… is from page 19 of Virgil Storr’s, Stefanie Haeffele’s, and Laura Grube’s 2015 book, Community Revival in the Wake of Disaster (citation and footnote omitted; link added):
[Young-back] Choi argues that [Joseph] Schumpeter and [Israel] Kirzner agree on three points, “(1) that there exist in the economy unexploited opportunities, (2) that the role of the entrepreneur consists of exploiting them, and (3) that traditional economic theory is flawed in leaving out the existence of unexploited opportunities and thereby overlooking the very force that moves the economy….
While Kirzner characterizes this as discovery and Schumpeter describes this as creative destruction, both view the entrepreneur as seeing some possibility (e.g., to profitably combine factors in a particular way) that no one else has identified or attempted to pursue. Both Schumpeter and Kirzner conceive of the entrepreneur as someone who must be willing to be a believer in a world of skeptics.
DBx: Anytime there exists an opportunity for genuine economic profit there exists a market failure – that is, a market failing to improve human well-being by as much as is possible (given the existing scarcity of resources and the array of human preferences). Anytime an entrepreneur earns genuine economic profit, he or she has corrected a market failure – that is, has caused the market to work better than it worked previously. The competitive market process is an incessant series of incidences in which entrepreneurs identify and correct market failures.
Unlike in modern mainstream economics in which the default market standard is a market working perfectly and peopled by rather dull individuals who can only respond to “given” market prices, wages, and interest rates – both currently existing and ‘rationally’ expected – in Austrian economics the default standard is quite different. The default standard for Austrians is a market currently filled with all manner of errors, both of commission and omission, but populated by creative individuals who, although each has knowledge and information only very limited and local, identify opportunities to profit by arranging for markets to work better if never “perfectly.”
The entrepreneur who reduces costs by vertically integrating with a supplier – the entrepreneur who reduces costs by vertically disintegrating with part of her company’s supply chain – the entrepreneur who senses that the supply of wheat tomorrow will be less than is predicted by today’s price of wheat – the entrepreneur who comes up with a new contractual term that better protects his interests as well as those of his counterparties – the entrepreneur who devises a new manner of pricing his outputs in ways that attract more sales – the entrepreneur who innovates in ways that make feasible the production and sale of a better mousetrap – the entrepreneur who…. I could extend this list from now until my dying day.
The entrepreneur – this kind of entrepreneur – is all but absent in mainstream economics.
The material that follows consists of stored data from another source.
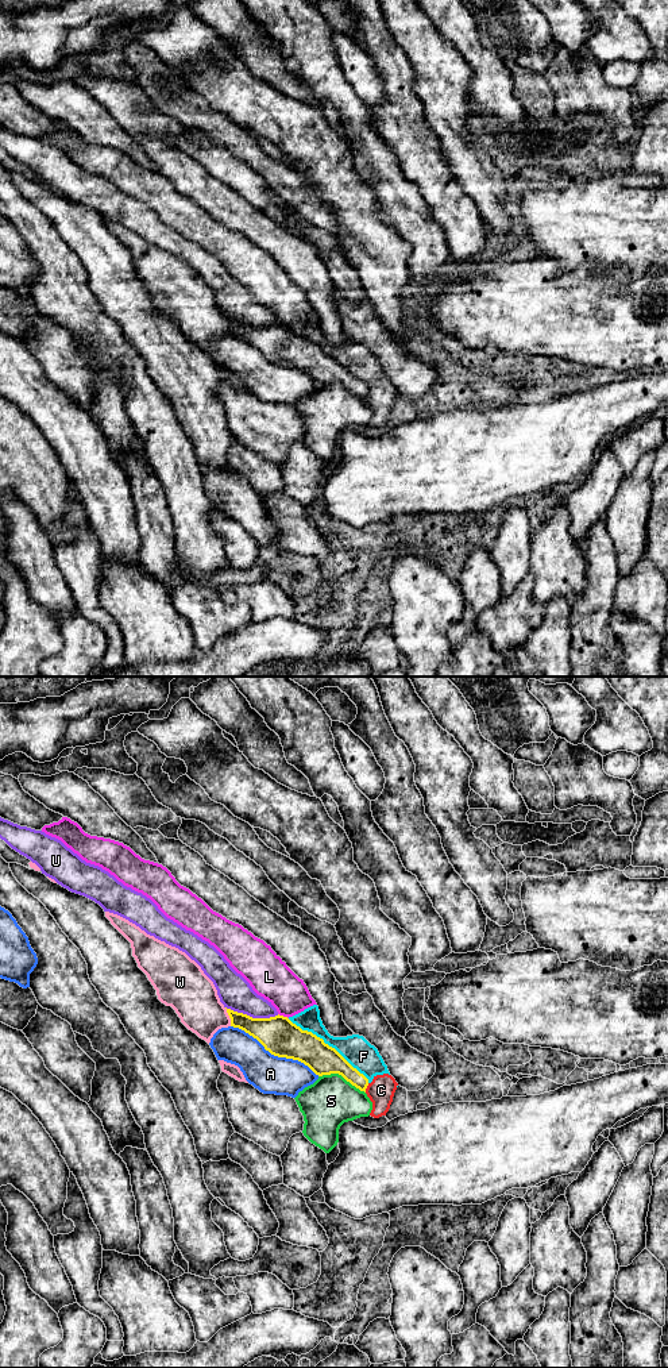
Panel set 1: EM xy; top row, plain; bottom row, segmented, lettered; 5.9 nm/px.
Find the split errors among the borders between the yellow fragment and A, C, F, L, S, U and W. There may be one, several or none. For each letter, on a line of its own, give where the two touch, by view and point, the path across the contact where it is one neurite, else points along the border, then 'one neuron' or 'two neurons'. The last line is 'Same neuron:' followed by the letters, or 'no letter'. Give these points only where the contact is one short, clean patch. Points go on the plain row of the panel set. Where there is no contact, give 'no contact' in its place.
A: xy (275, 363) | two neurons
C: xy (366, 396) | along xy (369, 392), (365, 400) | two neurons
F: xy (328, 354) | two neurons
L: xy (282, 324) | along xy (278, 322), (288, 327) | two neurons
S: xy (342, 384) | two neurons
U: xy (251, 326) | two neurons
W: xy (230, 326) | two neurons
Same neuron: no letter

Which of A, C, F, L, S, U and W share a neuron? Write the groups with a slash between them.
A / C F / L / S / U / W

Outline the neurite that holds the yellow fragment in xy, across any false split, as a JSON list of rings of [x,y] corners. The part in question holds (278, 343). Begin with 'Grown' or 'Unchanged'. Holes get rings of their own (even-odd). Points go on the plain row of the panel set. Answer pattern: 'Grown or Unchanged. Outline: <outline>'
Unchanged. Outline: [[[227,317],[231,335],[256,347],[266,359],[278,366],[293,367],[308,374],[316,384],[339,382],[366,401],[368,388],[354,377],[335,357],[312,340],[302,339],[287,325],[252,327]]]

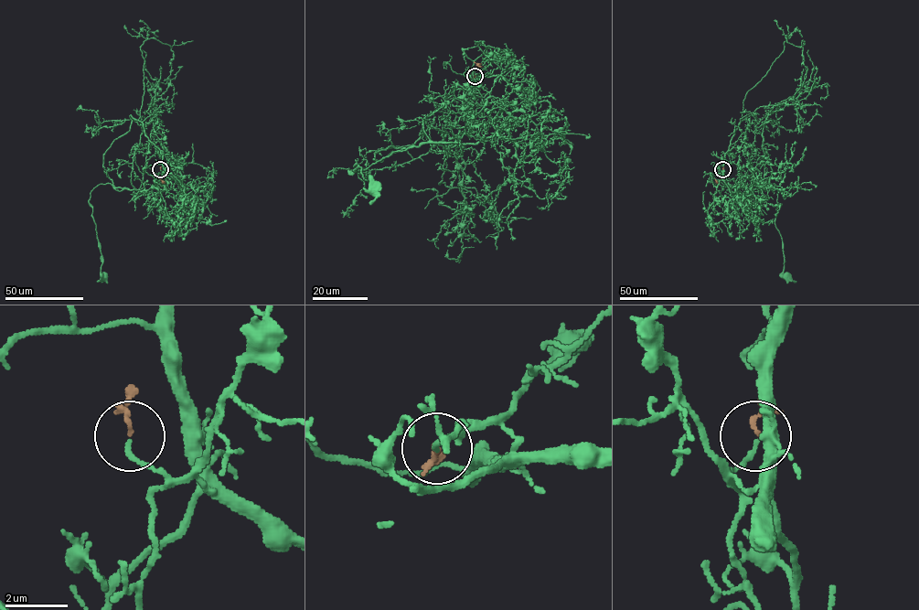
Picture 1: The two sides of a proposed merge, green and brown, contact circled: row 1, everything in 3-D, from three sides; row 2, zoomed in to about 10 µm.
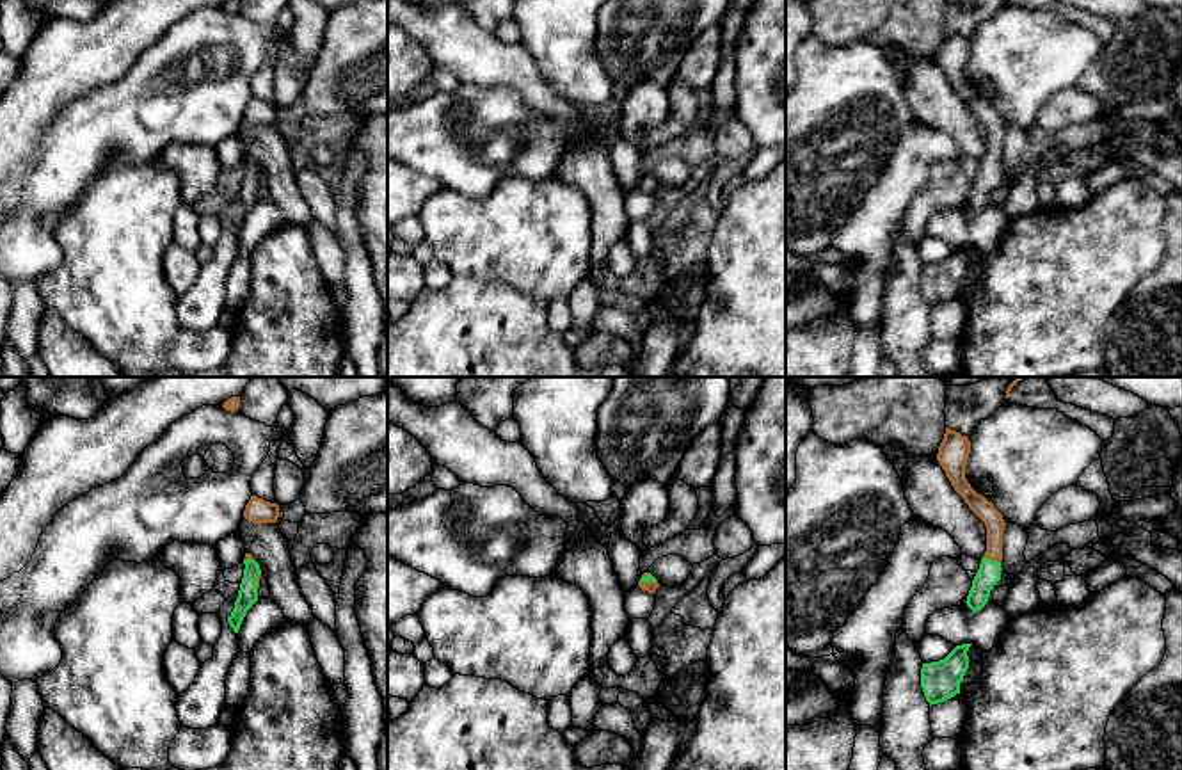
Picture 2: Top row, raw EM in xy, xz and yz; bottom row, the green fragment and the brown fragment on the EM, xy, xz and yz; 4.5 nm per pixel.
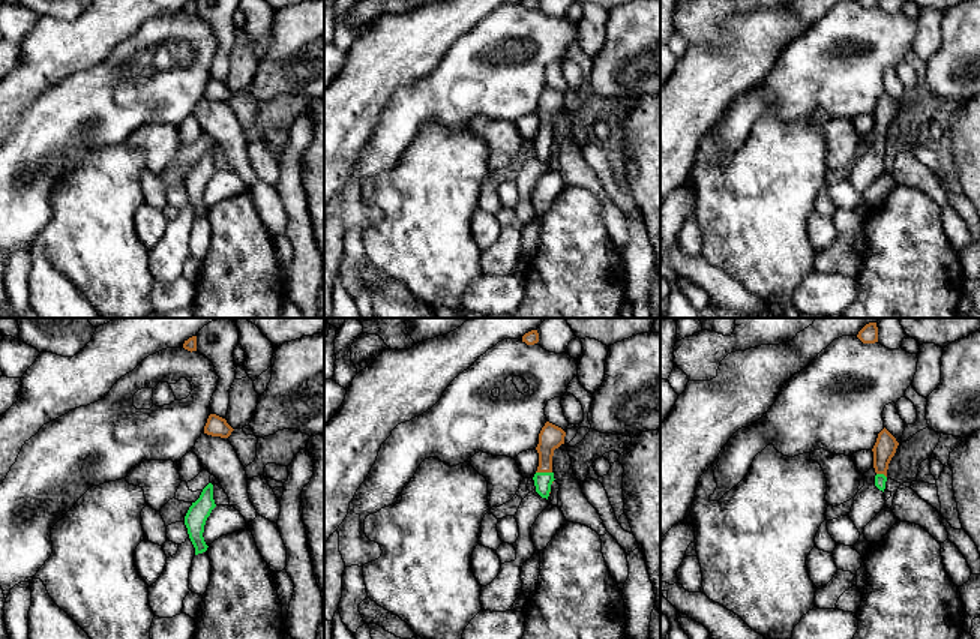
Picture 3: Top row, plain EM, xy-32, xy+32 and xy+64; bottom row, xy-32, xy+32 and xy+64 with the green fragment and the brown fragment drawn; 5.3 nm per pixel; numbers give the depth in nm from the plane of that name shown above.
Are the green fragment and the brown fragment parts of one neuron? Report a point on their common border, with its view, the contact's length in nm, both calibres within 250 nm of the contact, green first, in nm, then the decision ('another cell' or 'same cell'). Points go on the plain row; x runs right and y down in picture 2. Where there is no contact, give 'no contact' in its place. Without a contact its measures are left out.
meets green in yz at (992, 162); contact 80 nm long; 110 nm thick on the green side, 90 nm on the other; another cell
And so when the typical economist identifies (whether correctly or incorrectly) something that he interprets as a market failure – that is, as an opportunity for someone to earn genuine economic profit – this economist’s model contains no one who can correct this market failure. The typical economist then typically makes the mysterious leap to the conclusion that the state (an almost-godlike force in this economist’s worldview), and only the state, must, can, and will – if not obstructed by rubes or ideologues – “solve” the problem.